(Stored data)

---

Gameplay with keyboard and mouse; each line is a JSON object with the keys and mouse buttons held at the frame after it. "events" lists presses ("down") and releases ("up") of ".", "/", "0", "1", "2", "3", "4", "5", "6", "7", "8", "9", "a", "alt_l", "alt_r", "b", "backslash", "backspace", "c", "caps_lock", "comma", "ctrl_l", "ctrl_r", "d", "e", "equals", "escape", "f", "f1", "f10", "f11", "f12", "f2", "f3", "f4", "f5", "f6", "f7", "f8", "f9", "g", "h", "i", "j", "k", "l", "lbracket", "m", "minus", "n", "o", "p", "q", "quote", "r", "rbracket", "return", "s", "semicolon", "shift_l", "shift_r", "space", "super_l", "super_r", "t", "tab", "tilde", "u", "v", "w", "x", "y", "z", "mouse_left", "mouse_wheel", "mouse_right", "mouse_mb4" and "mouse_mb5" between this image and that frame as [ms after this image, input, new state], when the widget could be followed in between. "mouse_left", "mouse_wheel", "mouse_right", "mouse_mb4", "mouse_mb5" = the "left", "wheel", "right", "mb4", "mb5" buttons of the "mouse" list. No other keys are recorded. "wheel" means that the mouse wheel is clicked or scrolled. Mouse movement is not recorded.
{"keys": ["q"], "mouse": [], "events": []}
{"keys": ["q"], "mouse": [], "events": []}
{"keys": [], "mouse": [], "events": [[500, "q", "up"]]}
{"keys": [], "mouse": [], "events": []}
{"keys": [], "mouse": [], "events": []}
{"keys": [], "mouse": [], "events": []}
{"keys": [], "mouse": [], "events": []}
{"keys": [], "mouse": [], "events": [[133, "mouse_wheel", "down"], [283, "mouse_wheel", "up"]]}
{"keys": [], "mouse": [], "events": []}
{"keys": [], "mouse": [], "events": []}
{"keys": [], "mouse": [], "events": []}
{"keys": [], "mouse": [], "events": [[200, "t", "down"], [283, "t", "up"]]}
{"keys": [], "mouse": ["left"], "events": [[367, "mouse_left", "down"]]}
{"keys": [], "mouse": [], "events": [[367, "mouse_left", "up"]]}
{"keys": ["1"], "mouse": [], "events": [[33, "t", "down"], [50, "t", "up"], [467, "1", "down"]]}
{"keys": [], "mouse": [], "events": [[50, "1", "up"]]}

---

* BRIEF *
Your job is to write out the data exactly as it stands.

* ANSWER *
Gameplay with keyboard and mouse; each line is a JSON object with the keys and mouse buttons held at the frame after it. "events" lists presses ("down") and releases ("up") of ".", "/", "0", "1", "2", "3", "4", "5", "6", "7", "8", "9", "a", "alt_l", "alt_r", "b", "backslash", "backspace", "c", "caps_lock", "comma", "ctrl_l", "ctrl_r", "d", "e", "equals", "escape", "f", "f1", "f10", "f11", "f12", "f2", "f3", "f4", "f5", "f6", "f7", "f8", "f9", "g", "h", "i", "j", "k", "l", "lbracket", "m", "minus", "n", "o", "p", "q", "quote", "r", "rbracket", "return", "s", "semicolon", "shift_l", "shift_r", "space", "super_l", "super_r", "t", "tab", "tilde", "u", "v", "w", "x", "y", "z", "mouse_left", "mouse_wheel", "mouse_right", "mouse_mb4" and "mouse_mb5" between this image and that frame as [ms after this image, input, new state], when the widget could be followed in between. "mouse_left", "mouse_wheel", "mouse_right", "mouse_mb4", "mouse_mb5" = the "left", "wheel", "right", "mb4", "mb5" buttons of the "mouse" list. No other keys are recorded. "wheel" means that the mouse wheel is clicked or scrolled. Mouse movement is not recorded.
{"keys": ["q"], "mouse": [], "events": []}
{"keys": ["q"], "mouse": [], "events": []}
{"keys": [], "mouse": [], "events": [[500, "q", "up"]]}
{"keys": [], "mouse": [], "events": []}
{"keys": [], "mouse": [], "events": []}
{"keys": [], "mouse": [], "events": []}
{"keys": [], "mouse": [], "events": []}
{"keys": [], "mouse": [], "events": [[133, "mouse_wheel", "down"], [283, "mouse_wheel", "up"]]}
{"keys": [], "mouse": [], "events": []}
{"keys": [], "mouse": [], "events": []}
{"keys": [], "mouse": [], "events": []}
{"keys": [], "mouse": [], "events": [[200, "t", "down"], [283, "t", "up"]]}
{"keys": [], "mouse": ["left"], "events": [[367, "mouse_left", "down"]]}
{"keys": [], "mouse": [], "events": [[367, "mouse_left", "up"]]}
{"keys": ["1"], "mouse": [], "events": [[33, "t", "down"], [50, "t", "up"], [467, "1", "down"]]}
{"keys": [], "mouse": [], "events": [[50, "1", "up"]]}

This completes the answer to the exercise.